(openPR) Ein kurzer Piepton kann Leben retten
In Bayern sind Haus- und Wohnungseigentümer verpflichtet den bestehenden Wohnraum mit Rauchwarnmelder bis zum 31.12.2017 auszustatten und dies aus gutem Grund - die meisten Brandunfälle ereignen sich nämlich nachts in den eigenen vier Wänden. Schornsteinfegermeister Christian Zebisch aus Pflochsbach bei Lohr gibt Ihnen hilfreiche Tipps, wie Sie die Rauchmelderpflicht erfüllen und für mehr Sicherheit bei Ihnen daheim sorgen.
Die Hauptursache für Wohnungsbrände sind meistens technische Defekte an elektrischen Hausgeräten. In Deutschland sterben jährlich 400 Personen bei Bränden, von denen 95 Prozent Opfer einer Rauchvergiftung werden.
Im Schlaf ist der menschliche Geruchssinn zurück gefahren und die vermeintlichen Opfer können den Rauch nicht sofort wahrnehmen. Innerhalb kürzester Zeit kann es zu einer tödlichen Rauchvergiftung kommen.

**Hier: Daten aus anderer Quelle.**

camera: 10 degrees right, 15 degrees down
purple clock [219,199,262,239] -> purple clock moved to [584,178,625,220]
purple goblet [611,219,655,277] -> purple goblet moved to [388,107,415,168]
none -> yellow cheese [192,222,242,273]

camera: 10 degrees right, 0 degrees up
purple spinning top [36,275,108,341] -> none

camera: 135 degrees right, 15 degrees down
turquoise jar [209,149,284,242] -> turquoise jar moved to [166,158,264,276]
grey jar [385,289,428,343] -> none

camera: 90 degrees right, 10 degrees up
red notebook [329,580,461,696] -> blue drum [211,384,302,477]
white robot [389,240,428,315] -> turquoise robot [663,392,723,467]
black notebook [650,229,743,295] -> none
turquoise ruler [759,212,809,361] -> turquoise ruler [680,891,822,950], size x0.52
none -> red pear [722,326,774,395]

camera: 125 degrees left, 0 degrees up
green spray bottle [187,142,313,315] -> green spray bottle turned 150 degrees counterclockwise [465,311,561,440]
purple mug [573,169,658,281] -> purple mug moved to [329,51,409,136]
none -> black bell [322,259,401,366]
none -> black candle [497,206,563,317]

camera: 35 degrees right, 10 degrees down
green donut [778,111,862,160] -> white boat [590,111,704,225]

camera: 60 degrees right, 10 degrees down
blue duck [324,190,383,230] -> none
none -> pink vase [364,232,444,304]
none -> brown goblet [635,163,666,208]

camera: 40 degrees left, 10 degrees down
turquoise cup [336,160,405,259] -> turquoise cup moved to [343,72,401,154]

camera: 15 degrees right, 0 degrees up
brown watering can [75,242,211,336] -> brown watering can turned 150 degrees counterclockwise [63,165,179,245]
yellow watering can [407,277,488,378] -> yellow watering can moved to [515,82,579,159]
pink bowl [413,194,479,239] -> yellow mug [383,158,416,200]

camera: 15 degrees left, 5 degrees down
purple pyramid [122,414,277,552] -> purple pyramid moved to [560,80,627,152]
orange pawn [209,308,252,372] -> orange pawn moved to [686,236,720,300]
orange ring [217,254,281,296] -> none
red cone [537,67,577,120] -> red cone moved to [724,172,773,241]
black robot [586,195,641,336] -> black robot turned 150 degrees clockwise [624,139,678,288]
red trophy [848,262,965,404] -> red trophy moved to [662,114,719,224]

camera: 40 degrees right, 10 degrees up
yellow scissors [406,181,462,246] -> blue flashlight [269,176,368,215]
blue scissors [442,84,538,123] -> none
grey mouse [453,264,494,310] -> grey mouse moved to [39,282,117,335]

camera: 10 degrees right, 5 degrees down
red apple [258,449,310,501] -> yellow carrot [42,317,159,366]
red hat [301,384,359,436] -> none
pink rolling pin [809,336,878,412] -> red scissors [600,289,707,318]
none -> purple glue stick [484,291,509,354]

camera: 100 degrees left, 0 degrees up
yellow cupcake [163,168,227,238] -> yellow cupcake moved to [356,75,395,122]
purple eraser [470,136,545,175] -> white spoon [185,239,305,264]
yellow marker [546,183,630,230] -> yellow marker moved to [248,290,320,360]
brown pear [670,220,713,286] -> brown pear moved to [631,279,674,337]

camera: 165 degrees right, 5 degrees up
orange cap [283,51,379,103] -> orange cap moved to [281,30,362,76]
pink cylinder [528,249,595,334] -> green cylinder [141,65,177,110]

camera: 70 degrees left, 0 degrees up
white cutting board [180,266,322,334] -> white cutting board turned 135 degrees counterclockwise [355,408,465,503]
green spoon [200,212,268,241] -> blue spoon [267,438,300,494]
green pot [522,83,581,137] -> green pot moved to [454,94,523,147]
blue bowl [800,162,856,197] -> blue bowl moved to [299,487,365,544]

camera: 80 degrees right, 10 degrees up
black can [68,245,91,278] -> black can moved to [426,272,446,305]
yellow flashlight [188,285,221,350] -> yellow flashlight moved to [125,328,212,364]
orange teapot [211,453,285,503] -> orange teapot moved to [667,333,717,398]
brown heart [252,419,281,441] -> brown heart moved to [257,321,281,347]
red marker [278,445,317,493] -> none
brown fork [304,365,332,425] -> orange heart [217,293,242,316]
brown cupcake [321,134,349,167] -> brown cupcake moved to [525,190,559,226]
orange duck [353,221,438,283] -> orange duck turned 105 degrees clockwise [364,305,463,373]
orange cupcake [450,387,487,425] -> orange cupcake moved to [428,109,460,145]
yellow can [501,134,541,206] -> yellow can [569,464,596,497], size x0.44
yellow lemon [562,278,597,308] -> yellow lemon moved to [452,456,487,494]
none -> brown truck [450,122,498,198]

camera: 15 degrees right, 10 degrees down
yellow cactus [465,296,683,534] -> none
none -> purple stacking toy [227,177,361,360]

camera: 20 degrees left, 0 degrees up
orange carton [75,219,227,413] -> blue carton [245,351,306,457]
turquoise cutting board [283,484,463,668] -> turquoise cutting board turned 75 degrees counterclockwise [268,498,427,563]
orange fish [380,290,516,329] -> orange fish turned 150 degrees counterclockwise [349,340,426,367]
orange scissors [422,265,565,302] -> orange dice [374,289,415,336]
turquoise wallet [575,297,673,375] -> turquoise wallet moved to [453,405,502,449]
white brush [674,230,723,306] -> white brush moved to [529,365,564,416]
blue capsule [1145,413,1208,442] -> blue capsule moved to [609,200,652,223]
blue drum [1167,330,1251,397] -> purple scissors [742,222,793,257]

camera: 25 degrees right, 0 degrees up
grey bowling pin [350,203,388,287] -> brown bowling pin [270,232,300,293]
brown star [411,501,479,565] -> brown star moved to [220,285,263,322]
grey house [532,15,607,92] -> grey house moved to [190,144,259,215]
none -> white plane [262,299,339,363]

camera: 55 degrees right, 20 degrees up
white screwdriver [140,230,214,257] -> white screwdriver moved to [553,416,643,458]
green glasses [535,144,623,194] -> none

Ein richtig angebrachter Rauchwarnmelder warnt mit einem unüberhörbaren Warnton die Bewohner.
"So ein kleines Gerät kann Leben retten und im Falles eines Feuers bleibt durch die hohe Sensibilität und dem rechtzeitigen Alarm des Warnmelders genügend Zeit seine Familie und sich in Sicherheit zu bringen", so Zebisch.
Daneben gibt es noch Funkrauchmelder, die im Alarmfall über ein Funksignal mehrere vernetzte Melder ebenfalls auslösen und so einen großflächigen Alarm bewirken. Auf normalen Zigarettenrauch reagieren übliche Melder übrigens nicht.
Beim Kauf von Rauchwarnmeldern gibt es laut Christian Zebisch auch einiges zu beachten: "Nur Rauchmelder mit garantierter Sicherheit, die das CE-Zeichen und die Prüfnummer DIN EN 1604 besitzen sollten im Fachhandel erworben werden. Qualitätsrauchmelder, sind zusätzlich mit einem "Q" gekennzeichnet."
Diese zeichnen sich durch eine Reduktion von Falschalarmen, eingebauter 10-Jahresbatterie, geprüfter Langlebigkeit und erhöhte Stabilität aus. Zebisch rät deshalb dazu, sich im Fachhandel oder seinem Schornsteinfeger fachmännisch beraten zu lassen.
Bei vermieteten Immobilien übernimmt übrigens der Vermieter die Kosten für die Rauchwarnmelder. Die Wartung muss der Mieter übernehmen und die angefallenen Wartungskosten können auf die Nebenkostenabrechnung des Mieters umgelegt werden.
Gesetzlich vorgeschrieben sind ab 2018 Rauchmelder in Schlaf- und Kinderzimmer, in Fluren sowie in Flucht- und Rettungswegen. Natürlich ist eine Anbringung in weiteren Räumen auch sinnvoll, jedoch sind Küche und Bad hier wegen der regelmäßigen Dampf- bzw. Rauchentwicklung auszuschließen.
"Viele kaufen sich preiswerte und qualitativ schlechte Rauchwarnmelder aus dem Discounter und bringen die gut gemeint an der Denke an, ohne zu wissen wo genau diese angebracht werden sollten", berichtet der Schornsteinfegermeister. Richtig werden Rauchwarnmelder horizontal an der Decker angebracht Hier ist darauf zu achten, dass der Rauchmelder möglichst mittig an der Decke und mindestens mit 50 cm Abstand zur Wand angebracht wird. Bei Dachschrägen kann eine Holzkonstruktion helfen, die Rauchmelder sicher und verkehrsgerecht anzubringen.
Er und sein Mitarbeiter Lukas Lettrari sind Qualitätsgeprüfte Fachkräfte für Rauchwarnmelder nach DIN 14676 und DIN EN 14606 und haben bereits mehr als 3000 hochwertige Rauchwarnmelder installiert.